The green Egged bus was charred, with wires dangling everywhere. One side of the bus had been blown out and the back half of the roof was blown off.

Police investigators with sniffer dogs searched the bus. Paramedics were taking away the wounded on stretchers. Others were treated at the scene. People, dazed and crying, wandered around the area. One crying woman said she had been walking down the street when she heard a loud explosion.

The explosion came just two days after senior Egyptian officials made another attempt to win a pledge from Palestinian militants to halt attacks on Israelis.

The attack was a further setback to international efforts to bring about a resumption of peace talks.
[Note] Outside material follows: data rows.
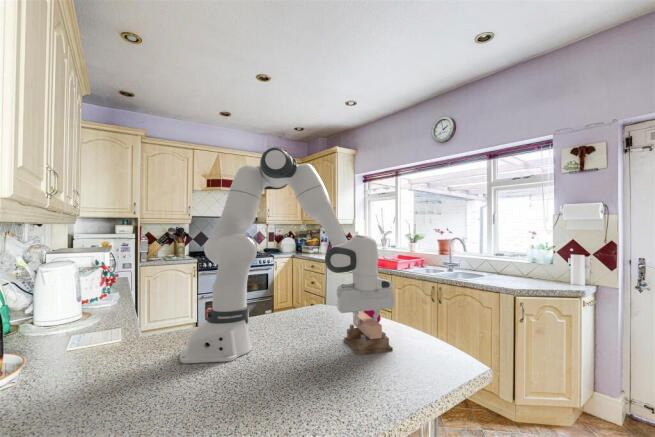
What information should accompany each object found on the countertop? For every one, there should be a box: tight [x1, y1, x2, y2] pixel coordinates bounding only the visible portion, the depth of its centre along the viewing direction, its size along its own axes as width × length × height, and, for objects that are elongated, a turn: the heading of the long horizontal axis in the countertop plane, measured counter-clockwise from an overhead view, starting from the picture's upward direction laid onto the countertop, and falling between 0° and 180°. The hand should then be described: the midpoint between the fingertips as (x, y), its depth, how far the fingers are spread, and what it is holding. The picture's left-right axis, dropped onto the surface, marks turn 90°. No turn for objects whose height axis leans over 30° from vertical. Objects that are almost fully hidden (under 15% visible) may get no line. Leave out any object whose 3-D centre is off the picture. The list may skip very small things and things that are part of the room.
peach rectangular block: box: [352, 311, 383, 339], centre depth 108 cm, size 4×16×4 cm, turn 15°
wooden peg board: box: [343, 324, 394, 356], centre depth 108 cm, size 12×14×6 cm
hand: (366, 323), depth 108 cm, fingers open, 4 cm apart
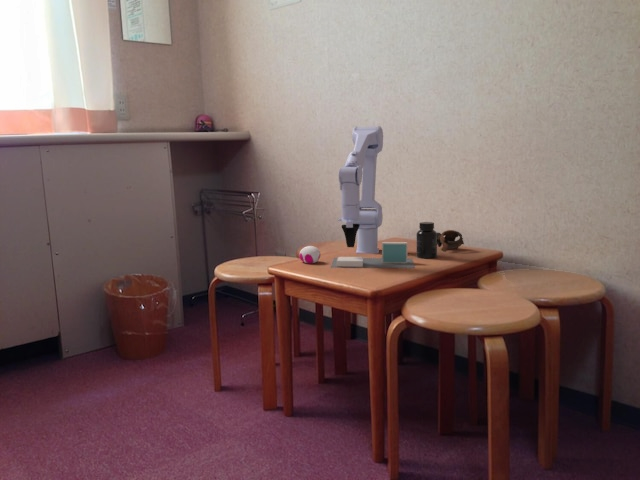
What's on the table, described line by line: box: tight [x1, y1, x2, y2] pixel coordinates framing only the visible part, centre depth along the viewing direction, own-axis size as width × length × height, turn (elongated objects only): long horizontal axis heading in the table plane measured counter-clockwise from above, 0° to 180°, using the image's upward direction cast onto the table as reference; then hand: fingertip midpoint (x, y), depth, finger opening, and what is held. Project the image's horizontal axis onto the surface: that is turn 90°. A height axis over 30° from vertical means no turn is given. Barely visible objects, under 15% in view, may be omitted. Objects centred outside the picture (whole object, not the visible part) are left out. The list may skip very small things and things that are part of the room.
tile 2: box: [381, 241, 408, 263], centre depth 181 cm, size 2×8×6 cm, turn 84°
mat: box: [330, 257, 416, 269], centre depth 182 cm, size 15×26×1 cm, turn 84°
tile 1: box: [337, 256, 364, 268], centre depth 179 cm, size 2×8×6 cm
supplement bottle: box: [415, 221, 438, 260], centre depth 189 cm, size 7×7×12 cm
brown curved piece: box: [437, 229, 465, 253], centre depth 204 cm, size 12×10×8 cm
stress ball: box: [299, 245, 321, 264], centre depth 183 cm, size 8×8×7 cm
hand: (350, 246), depth 181 cm, fingers closed
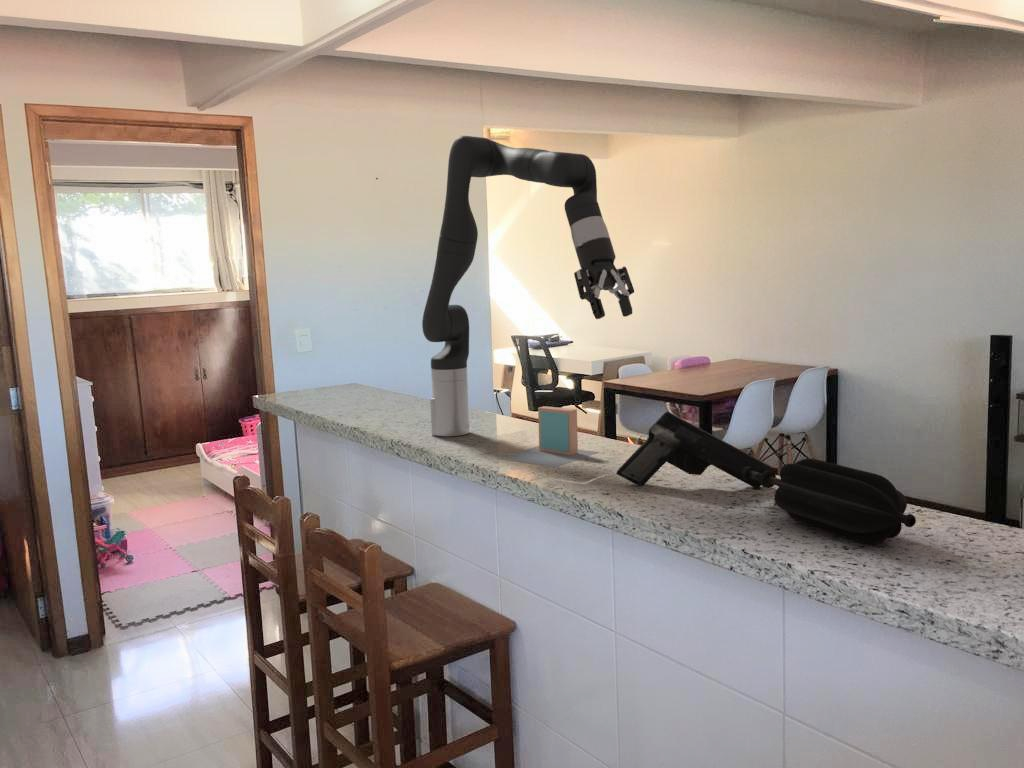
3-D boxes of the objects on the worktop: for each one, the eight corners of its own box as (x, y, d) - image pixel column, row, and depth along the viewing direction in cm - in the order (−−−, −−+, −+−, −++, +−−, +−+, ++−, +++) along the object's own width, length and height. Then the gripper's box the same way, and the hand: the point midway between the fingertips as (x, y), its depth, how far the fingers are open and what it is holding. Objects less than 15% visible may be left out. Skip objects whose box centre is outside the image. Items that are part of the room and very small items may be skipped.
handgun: (730, 536, 157) (771, 468, 154) (616, 473, 160) (653, 405, 156) (729, 532, 159) (770, 465, 156) (617, 470, 162) (654, 403, 159)
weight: (936, 550, 120) (938, 481, 118) (886, 562, 115) (888, 491, 114) (767, 496, 150) (768, 441, 149) (723, 504, 146) (723, 448, 144)
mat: (496, 459, 186) (496, 458, 186) (541, 446, 199) (541, 444, 199) (555, 468, 176) (555, 467, 176) (599, 453, 189) (598, 452, 189)
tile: (538, 450, 192) (537, 407, 191) (545, 448, 194) (544, 406, 193) (571, 455, 187) (570, 410, 185) (577, 453, 189) (576, 409, 187)
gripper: (602, 250, 182) (624, 320, 179) (556, 250, 172) (578, 325, 170) (627, 235, 176) (650, 308, 174) (581, 235, 167) (604, 312, 164)
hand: (614, 316), depth 172 cm, fingers open, 8 cm apart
Two visiting senior United State state department officials, David Satterfield and John Wolf, were meeting with Israel’s defence minister, Shaul Mofaz, at the time of the blast.

The US-led ”road map” peace plan has been stalled almost since its inception in June.

Palestinian Authority officials condemned the bombing. ”This vicious cycle can only be broken by renewal of a meaningful peace process,” said Palestinian negotiator Saeb Erekat. ”Otherwise, violence will breed violence, bullets will breed bullets.”

Sharon’s spokesperson, Raanan Gissin, said the attack illustrated why Israel is building a contentious separation barrier in the West Bank.

Israel says the structure, which dips deep into the West Bank, is needed to keep suicide bombers out of Israel. But Palestinians have accused Israel of seizing their land. With Palestinian backing, a case challenging the legality of the barrier is to go

before the World Court in the Netherlands next month.

Gissin said Israel believes the court has no authority over the matter. ”No one has the right to question us and bring us to court on how to defend ourselves,” he said.

The last attack in Israel was a suicide bombing at a bus stop outside of Tel Aviv on December 25 that killed four people. The Popular Front for the Liberation of Palestine, a radical member of the PLO, claimed responsibility for that attack.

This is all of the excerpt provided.